Apart from the above-mentioned remuneration, Members of the Supervisory Board are not entitled to receive any additional remuneration components, including bonuses or other cash benefits.
According to the Commercial Companies and Partnerships Code, the Company also covers or reimburses costs related to participation in the work of the Supervisory Board.
Detailed information on the amount of remuneration and other benefits for Supervisory Board and Management Board members may be found in note 12.9 of the separate and consolidated financial statement and will be presented in „Report on the remuneration of members of the Management Board and Supervisory Board KGHM Polska Miedź S.A. for 2021”.
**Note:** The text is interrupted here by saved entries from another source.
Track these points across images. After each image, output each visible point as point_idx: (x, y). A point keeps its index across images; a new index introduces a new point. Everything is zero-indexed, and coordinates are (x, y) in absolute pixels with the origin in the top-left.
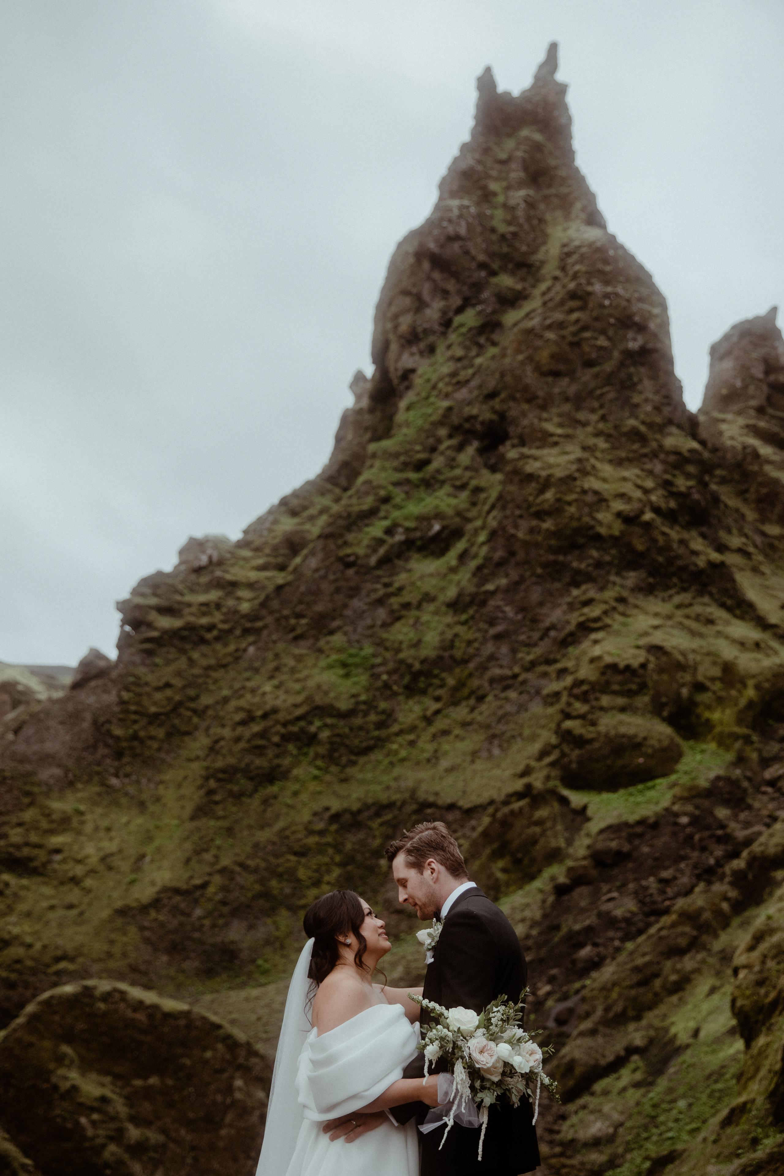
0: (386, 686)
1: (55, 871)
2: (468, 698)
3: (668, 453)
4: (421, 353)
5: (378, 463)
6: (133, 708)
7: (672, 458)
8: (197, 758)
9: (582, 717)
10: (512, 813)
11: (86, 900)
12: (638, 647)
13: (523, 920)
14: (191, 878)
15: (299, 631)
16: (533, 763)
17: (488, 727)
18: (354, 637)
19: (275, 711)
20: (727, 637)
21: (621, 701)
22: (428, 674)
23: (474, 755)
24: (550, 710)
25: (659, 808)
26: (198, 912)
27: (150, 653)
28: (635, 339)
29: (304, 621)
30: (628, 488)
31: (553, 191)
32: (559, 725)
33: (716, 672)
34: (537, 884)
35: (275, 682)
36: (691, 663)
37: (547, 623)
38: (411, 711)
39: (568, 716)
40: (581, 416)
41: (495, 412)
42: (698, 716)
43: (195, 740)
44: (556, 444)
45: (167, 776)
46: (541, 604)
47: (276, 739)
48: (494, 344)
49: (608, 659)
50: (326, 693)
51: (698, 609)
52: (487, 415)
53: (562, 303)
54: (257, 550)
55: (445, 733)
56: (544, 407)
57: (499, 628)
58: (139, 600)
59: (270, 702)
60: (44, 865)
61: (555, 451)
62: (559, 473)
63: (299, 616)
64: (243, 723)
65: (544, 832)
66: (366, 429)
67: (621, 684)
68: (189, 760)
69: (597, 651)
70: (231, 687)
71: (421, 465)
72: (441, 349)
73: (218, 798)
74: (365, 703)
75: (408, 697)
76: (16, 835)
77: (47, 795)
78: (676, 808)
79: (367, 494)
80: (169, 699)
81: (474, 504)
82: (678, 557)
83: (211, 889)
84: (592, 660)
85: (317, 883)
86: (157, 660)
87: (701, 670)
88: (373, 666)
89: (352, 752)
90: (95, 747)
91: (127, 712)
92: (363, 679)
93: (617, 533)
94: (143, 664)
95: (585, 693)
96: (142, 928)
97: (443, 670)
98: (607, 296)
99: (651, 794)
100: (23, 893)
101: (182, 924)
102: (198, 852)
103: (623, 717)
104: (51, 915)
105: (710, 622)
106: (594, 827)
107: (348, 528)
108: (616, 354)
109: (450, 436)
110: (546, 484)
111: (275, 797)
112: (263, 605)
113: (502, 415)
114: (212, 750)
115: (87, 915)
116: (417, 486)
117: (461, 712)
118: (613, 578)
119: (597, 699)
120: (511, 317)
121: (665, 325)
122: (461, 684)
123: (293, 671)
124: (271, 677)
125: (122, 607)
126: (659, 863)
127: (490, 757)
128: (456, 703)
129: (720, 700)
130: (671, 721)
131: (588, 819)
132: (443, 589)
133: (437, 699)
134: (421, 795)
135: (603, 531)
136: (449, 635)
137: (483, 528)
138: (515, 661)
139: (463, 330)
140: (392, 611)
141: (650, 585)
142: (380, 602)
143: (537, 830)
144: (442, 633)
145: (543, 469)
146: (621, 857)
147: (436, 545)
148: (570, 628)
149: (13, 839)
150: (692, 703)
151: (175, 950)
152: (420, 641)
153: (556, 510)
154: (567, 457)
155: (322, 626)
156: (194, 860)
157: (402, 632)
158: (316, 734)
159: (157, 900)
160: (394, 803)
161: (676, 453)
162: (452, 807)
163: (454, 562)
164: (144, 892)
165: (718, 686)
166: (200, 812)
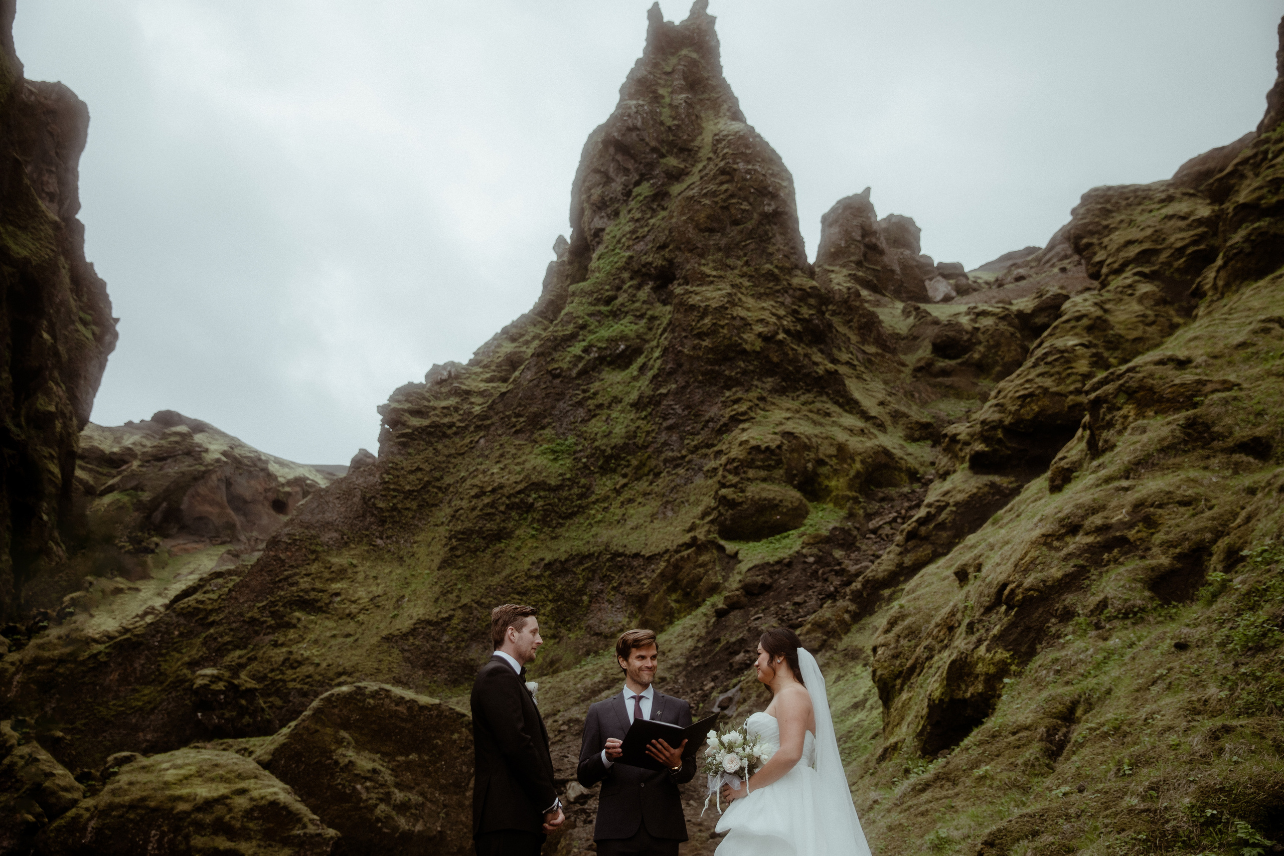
0: (586, 466)
1: (336, 609)
2: (648, 474)
3: (795, 290)
4: (609, 216)
5: (577, 300)
6: (392, 487)
7: (798, 293)
8: (443, 524)
9: (734, 486)
10: (682, 557)
11: (360, 630)
12: (775, 433)
13: (691, 637)
14: (440, 612)
15: (518, 427)
16: (698, 522)
17: (664, 495)
18: (562, 431)
19: (501, 487)
20: (840, 426)
21: (763, 473)
22: (617, 457)
23: (653, 517)
24: (710, 482)
25: (791, 552)
26: (446, 638)
27: (404, 445)
28: (769, 205)
29: (522, 419)
30: (766, 315)
31: (706, 96)
32: (716, 492)
33: (833, 451)
34: (702, 609)
35: (501, 465)
36: (814, 444)
37: (707, 418)
38: (605, 485)
39: (723, 486)
40: (730, 262)
41: (665, 259)
42: (820, 484)
43: (441, 510)
44: (712, 282)
45: (419, 539)
46: (702, 403)
47: (502, 508)
48: (664, 209)
49: (753, 443)
50: (540, 473)
51: (818, 405)
52: (659, 262)
53: (715, 177)
54: (485, 366)
56: (702, 256)
57: (670, 422)
58: (396, 405)
59: (497, 481)
60: (327, 605)
61: (711, 288)
62: (714, 304)
63: (518, 415)
65: (707, 571)
66: (567, 276)
67: (762, 460)
68: (437, 525)
69: (744, 437)
70: (467, 470)
71: (609, 301)
72: (623, 213)
73: (459, 553)
74: (569, 479)
75: (602, 475)
76: (305, 583)
77: (328, 552)
78: (804, 551)
79: (569, 322)
80: (420, 480)
81: (650, 329)
82: (803, 366)
83: (455, 621)
84: (741, 444)
86: (410, 450)
87: (822, 449)
88: (575, 452)
89: (560, 517)
90: (364, 516)
91: (388, 489)
92: (568, 462)
93: (758, 349)
94: (400, 453)
95: (736, 468)
96: (403, 651)
97: (629, 454)
98: (748, 172)
99: (787, 541)
100: (311, 626)
101: (433, 647)
102: (444, 594)
103: (764, 485)
104: (333, 642)
105: (828, 415)
106: (744, 567)
107: (555, 349)
108: (755, 215)
109: (631, 278)
110: (705, 312)
111: (503, 551)
112: (491, 407)
113: (671, 262)
114: (454, 517)
115: (360, 642)
116: (607, 317)
117: (643, 485)
118: (755, 383)
119: (745, 472)
120: (676, 189)
121: (792, 193)
122: (642, 464)
123: (514, 456)
124: (498, 462)
125: (382, 410)
126: (793, 590)
127: (665, 517)
128: (638, 479)
129: (836, 472)
130: (800, 488)
131: (740, 562)
132: (628, 393)
133: (625, 476)
134: (614, 548)
135: (748, 347)
136: (633, 427)
137: (657, 347)
138: (682, 446)
139: (641, 198)
140: (590, 410)
141: (783, 387)
142: (580, 404)
143: (702, 570)
144: (627, 426)
145: (702, 301)
146: (764, 588)
147: (622, 360)
148: (724, 420)
149: (303, 586)
150: (815, 474)
151: (429, 666)
152: (610, 432)
153: (713, 332)
154: (720, 292)
155: (536, 423)
156: (442, 599)
157: (596, 426)
158: (533, 504)
159: (414, 630)
160: (593, 554)
161: (800, 289)
162: (637, 555)
163: (635, 373)
164: (404, 624)
165: (834, 461)
166: (445, 564)
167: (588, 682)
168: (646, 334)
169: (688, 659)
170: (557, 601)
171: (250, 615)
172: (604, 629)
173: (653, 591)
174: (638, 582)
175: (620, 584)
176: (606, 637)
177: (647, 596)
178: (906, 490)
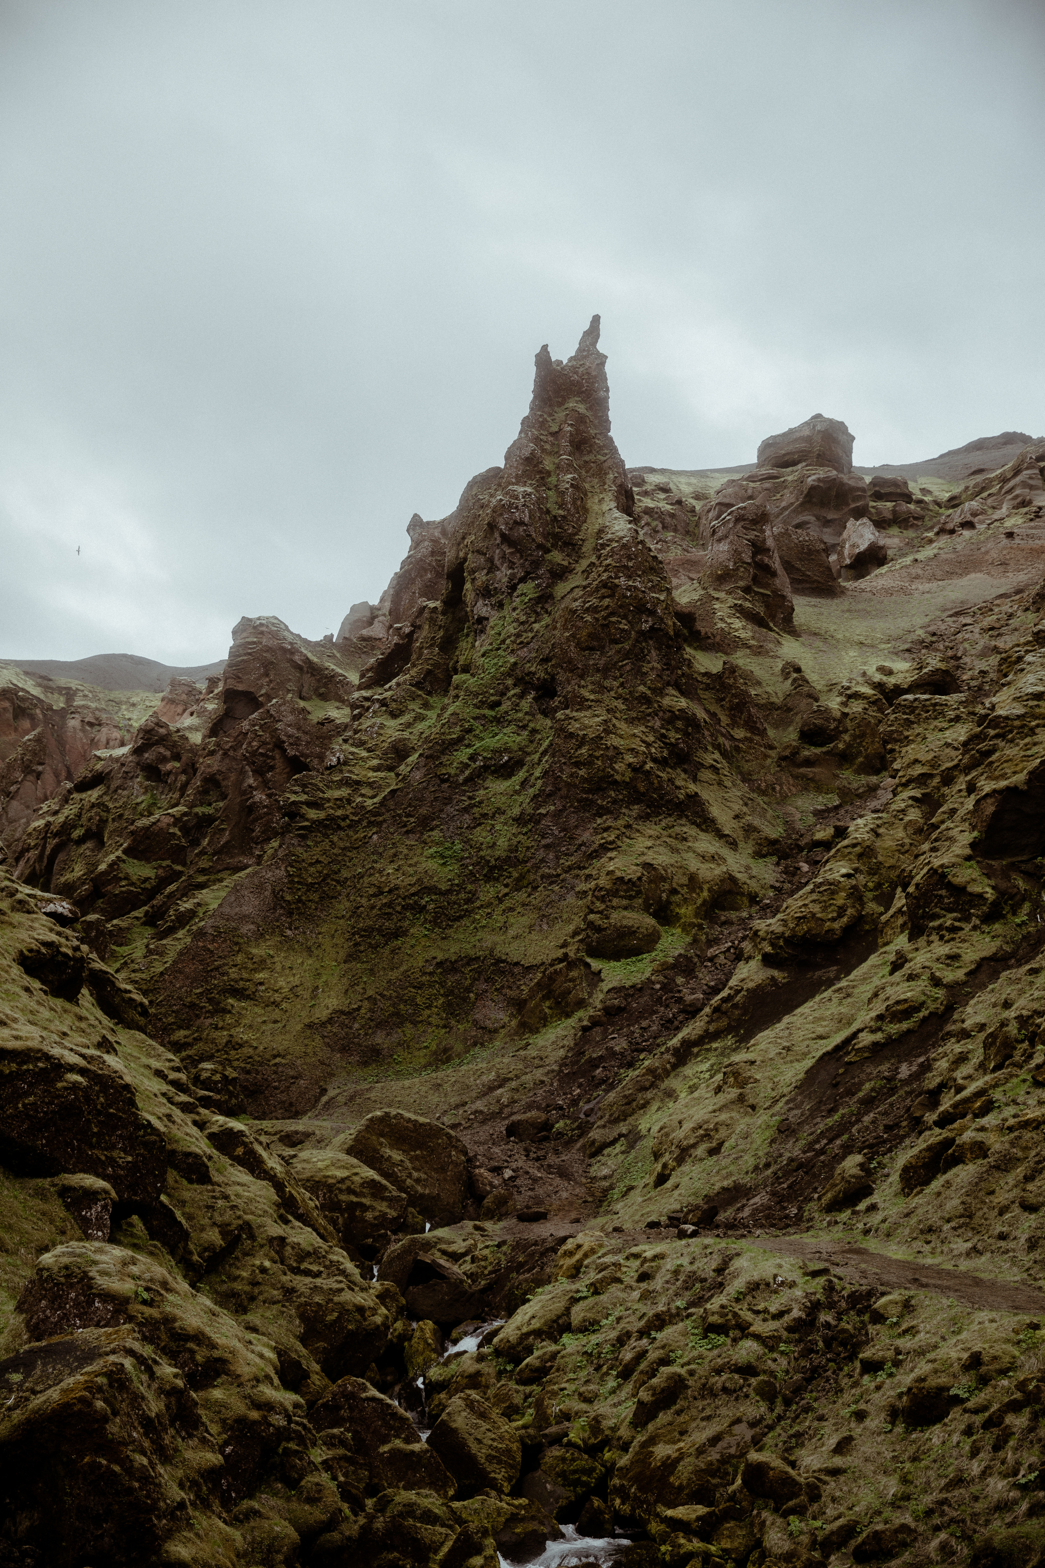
0: (472, 873)
1: (262, 997)
2: (526, 887)
6: (296, 879)
7: (668, 714)
8: (343, 916)
9: (601, 912)
10: (556, 970)
11: (285, 1018)
12: (638, 865)
13: (563, 1047)
14: (350, 1003)
15: (409, 827)
16: (569, 939)
17: (541, 908)
18: (449, 835)
19: (397, 888)
20: (695, 851)
21: (625, 902)
22: (500, 868)
23: (531, 928)
24: (580, 903)
25: (644, 977)
26: (356, 1026)
28: (646, 622)
29: (412, 820)
30: (636, 744)
32: (586, 916)
34: (571, 1022)
35: (396, 865)
36: (669, 874)
37: (580, 841)
38: (488, 892)
39: (592, 912)
40: (607, 683)
41: (548, 673)
42: (671, 911)
43: (340, 903)
44: (590, 707)
45: (324, 929)
46: (576, 827)
47: (398, 908)
48: (548, 614)
49: (618, 874)
50: (432, 877)
51: (677, 829)
52: (542, 674)
55: (511, 909)
56: (582, 677)
57: (548, 841)
59: (394, 881)
60: (254, 993)
61: (589, 713)
62: (591, 733)
63: (409, 815)
64: (374, 895)
65: (575, 986)
67: (626, 891)
68: (338, 918)
69: (611, 866)
70: (363, 866)
71: (493, 706)
72: (507, 609)
73: (362, 948)
74: (457, 885)
75: (487, 883)
76: (233, 973)
77: (248, 944)
78: (653, 977)
80: (320, 872)
81: (532, 742)
82: (667, 792)
83: (363, 1011)
84: (609, 873)
85: (429, 1007)
86: (309, 843)
87: (676, 879)
88: (463, 858)
89: (449, 919)
90: (275, 909)
91: (293, 882)
92: (456, 868)
93: (628, 780)
95: (603, 896)
96: (323, 1037)
97: (510, 867)
98: (629, 588)
99: (639, 965)
100: (244, 1012)
101: (347, 1034)
102: (352, 986)
103: (625, 913)
104: (265, 1027)
105: (685, 839)
106: (605, 986)
107: (443, 752)
108: (633, 634)
109: (515, 686)
110: (582, 742)
111: (399, 948)
112: (383, 803)
113: (553, 677)
114: (355, 912)
115: (288, 1028)
116: (492, 723)
117: (522, 896)
118: (624, 810)
119: (610, 901)
120: (561, 589)
122: (522, 877)
123: (406, 857)
124: (392, 862)
126: (641, 1015)
127: (542, 931)
128: (518, 890)
129: (685, 900)
130: (655, 915)
131: (602, 981)
132: (510, 806)
133: (506, 886)
134: (497, 953)
135: (618, 777)
136: (515, 841)
137: (538, 764)
138: (558, 865)
139: (525, 598)
140: (475, 819)
141: (648, 814)
142: (466, 810)
143: (571, 984)
144: (510, 839)
145: (580, 729)
146: (620, 1010)
147: (506, 771)
148: (595, 846)
149: (233, 976)
150: (669, 902)
151: (344, 1050)
152: (494, 844)
153: (588, 763)
154: (597, 719)
155: (425, 824)
156: (350, 991)
157: (481, 835)
158: (425, 906)
159: (331, 1018)
160: (479, 958)
161: (670, 711)
162: (517, 964)
163: (518, 787)
164: (322, 1014)
165: (686, 890)
166: (351, 957)
167: (485, 1078)
168: (527, 746)
169: (561, 1066)
170: (448, 996)
171: (189, 999)
172: (488, 1024)
173: (531, 997)
174: (518, 988)
175: (503, 987)
176: (490, 1032)
177: (525, 1001)
178: (745, 914)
Information on the adopted and applied remuneration system for key managers
The principles of the remuneration of key managers of KGHM Polska Miedź S.A. – the Executive Directors of the Head Office and the Executive Directors of the Company’s divisions – is set by the Company’s Management Board.
The employment contracts concluded with the abovementioned directors provide that they are entitled to the following components of remuneration and benefits:
- basic monthly remuneration, which amounts – depending on the function served – from 9- to 12-times the average monthly remuneration in the corporate sector, excluding payments from profit, in the fourth quarter of the previous year, announced by the President of the Central Statistical Office.
- an annual bonus up to 40% of the annual fixed part of remuneration, paid in accordance with the principles for bonuses based on a system of business measures and individual goals; the system is based on collective and individual KPIs and goals, the basis of which are the key performance indicators of the Management Board and goals resulting from the Company’s strategy,
- additional benefits, such as life insurance, the Employee Pension Program, a Health Care Package,
- a company car,
- a severance pay of no higher than three times the amount of the basic monthly remuneration, in the case of termination, of the contract by the Employer (if the contract was in force for at least 6 months).
Pension obligations and related benefits in respect of former management and supervisory staff
KGHM Polska Miedź S.A. has no pension obligations or related benefits in respect of former management and supervisory staff or liabilities drawn in respect of such pensions.